With Valentine's Day right around the corner, I thought I'd share some favourite romantic poetry and prose, and a sweet poster.

Here's a fun poster to hang to celebrate love or friendship:


A beautiful poem to share with someone special:

Having a Coke with You by Frank O'Hara

is even more fun than going to San Sebastian, IrĂșn, Hendaye, Biarritz, Bayonne
or being sick to my stomach on the Travesera de Gracia in Barcelona
partly because in your orange shirt you look like a better happier St. Sebastian
partly because of my love for you, partly because of your love for yoghurt
partly because of the fluorescent orange tulips around the birches
partly because of the secrecy our smiles take on before people and statuary
it is hard to believe when I’m with you that there can be anything as still
as solemn as unpleasantly definitive as statuary when right in front of it
in the warm New York 4 o’clock light we are drifting back and forth
between each other like a tree breathing through its spectacles

and the portrait show seems to have no faces in it at all, just paint
you suddenly wonder why in the world anyone ever did them

I look at you and I would rather look at you than all the portraits in the world
except possibly for the Polish Rider occasionally and anyway it’s in the Frick
which thank heavens you haven’t gone to yet so we can go together the first time
and the fact that you move so beautifully more or less takes care of Futurism
just as at home I never think of the Nude Descending a Staircase or
at a rehearsal a single drawing of Leonardo or Michelangelo that used to wow me
and what good does all the research of the Impressionists do them
when they never got the right person to stand near the tree when the sun sank
or for that matter Marino Marini when he didn’t pick the rider as carefully
as the horse

it seems they were all cheated of some marvellous experience
which is not going to go wasted on me which is why I’m telling you about it


The ending of Jane Austen's Emma to eschew the unnecessary commercial trimmings of love and feel confidence in the love itself:

The wedding was very much like other weddings, where the parties have no taste for finery or parade' and Mrs.

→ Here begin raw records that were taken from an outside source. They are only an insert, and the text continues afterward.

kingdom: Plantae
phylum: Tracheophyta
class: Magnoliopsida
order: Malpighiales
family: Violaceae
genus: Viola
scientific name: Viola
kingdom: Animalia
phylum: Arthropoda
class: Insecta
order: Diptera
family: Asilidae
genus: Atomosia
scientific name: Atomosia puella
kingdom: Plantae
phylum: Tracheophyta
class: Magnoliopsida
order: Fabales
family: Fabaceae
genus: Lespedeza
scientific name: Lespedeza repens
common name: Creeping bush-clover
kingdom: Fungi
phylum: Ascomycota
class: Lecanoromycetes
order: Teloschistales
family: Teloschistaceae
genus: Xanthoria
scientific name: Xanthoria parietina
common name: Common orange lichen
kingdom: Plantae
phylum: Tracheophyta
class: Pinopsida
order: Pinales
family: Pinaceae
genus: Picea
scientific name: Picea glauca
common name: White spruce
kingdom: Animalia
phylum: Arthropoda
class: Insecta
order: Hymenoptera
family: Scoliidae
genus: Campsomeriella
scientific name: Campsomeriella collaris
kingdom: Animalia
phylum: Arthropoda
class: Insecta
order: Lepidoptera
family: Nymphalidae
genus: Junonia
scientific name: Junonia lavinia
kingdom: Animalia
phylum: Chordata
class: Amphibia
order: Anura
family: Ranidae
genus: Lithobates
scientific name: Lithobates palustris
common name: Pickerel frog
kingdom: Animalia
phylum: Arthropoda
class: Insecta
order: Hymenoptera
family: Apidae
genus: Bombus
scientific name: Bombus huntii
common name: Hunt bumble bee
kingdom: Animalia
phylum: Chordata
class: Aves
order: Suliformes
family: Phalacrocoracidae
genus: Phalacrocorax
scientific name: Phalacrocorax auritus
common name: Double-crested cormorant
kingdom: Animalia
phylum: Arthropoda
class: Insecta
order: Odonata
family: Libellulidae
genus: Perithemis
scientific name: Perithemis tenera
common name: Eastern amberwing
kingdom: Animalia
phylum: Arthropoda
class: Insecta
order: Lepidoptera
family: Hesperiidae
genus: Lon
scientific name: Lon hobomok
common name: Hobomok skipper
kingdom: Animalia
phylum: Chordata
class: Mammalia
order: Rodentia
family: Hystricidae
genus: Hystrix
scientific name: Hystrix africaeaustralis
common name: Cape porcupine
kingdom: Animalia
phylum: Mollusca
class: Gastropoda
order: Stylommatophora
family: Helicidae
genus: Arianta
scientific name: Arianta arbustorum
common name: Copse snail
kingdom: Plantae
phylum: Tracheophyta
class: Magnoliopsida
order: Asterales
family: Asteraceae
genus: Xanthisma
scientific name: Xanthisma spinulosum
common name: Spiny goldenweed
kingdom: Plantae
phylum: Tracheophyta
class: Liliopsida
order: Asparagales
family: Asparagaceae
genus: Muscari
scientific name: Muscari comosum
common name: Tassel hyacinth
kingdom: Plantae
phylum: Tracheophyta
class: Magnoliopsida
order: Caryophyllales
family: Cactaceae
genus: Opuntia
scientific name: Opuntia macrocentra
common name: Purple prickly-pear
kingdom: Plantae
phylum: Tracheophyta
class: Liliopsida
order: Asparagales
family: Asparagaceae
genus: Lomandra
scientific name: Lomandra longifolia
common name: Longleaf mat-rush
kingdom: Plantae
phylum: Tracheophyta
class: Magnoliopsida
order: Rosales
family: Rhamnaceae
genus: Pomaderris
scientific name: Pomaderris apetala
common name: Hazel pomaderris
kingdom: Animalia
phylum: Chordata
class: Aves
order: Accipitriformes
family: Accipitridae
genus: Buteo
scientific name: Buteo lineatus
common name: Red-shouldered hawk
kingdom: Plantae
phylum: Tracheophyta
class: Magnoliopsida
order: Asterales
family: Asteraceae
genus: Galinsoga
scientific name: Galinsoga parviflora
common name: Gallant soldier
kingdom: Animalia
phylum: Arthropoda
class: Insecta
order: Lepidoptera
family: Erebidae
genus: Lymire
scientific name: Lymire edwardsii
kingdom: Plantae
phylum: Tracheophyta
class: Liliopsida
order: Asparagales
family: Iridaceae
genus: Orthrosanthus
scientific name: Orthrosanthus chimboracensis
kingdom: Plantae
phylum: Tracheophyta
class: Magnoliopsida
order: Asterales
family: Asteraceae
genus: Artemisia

Elton, from the particulars detailed by her husband, thought it all extremely shabby, and very inferior to her own. -- "Very little white satin, very few lace veils; a most pitiful business! -- Selina would stare when she heard of it." -- But, in spite of these deficiencies, the wishes, the hopes, the confidence, the predictions of the small band of true friends who witnessed the ceremony, were fully answered in the perfect happiness of the union.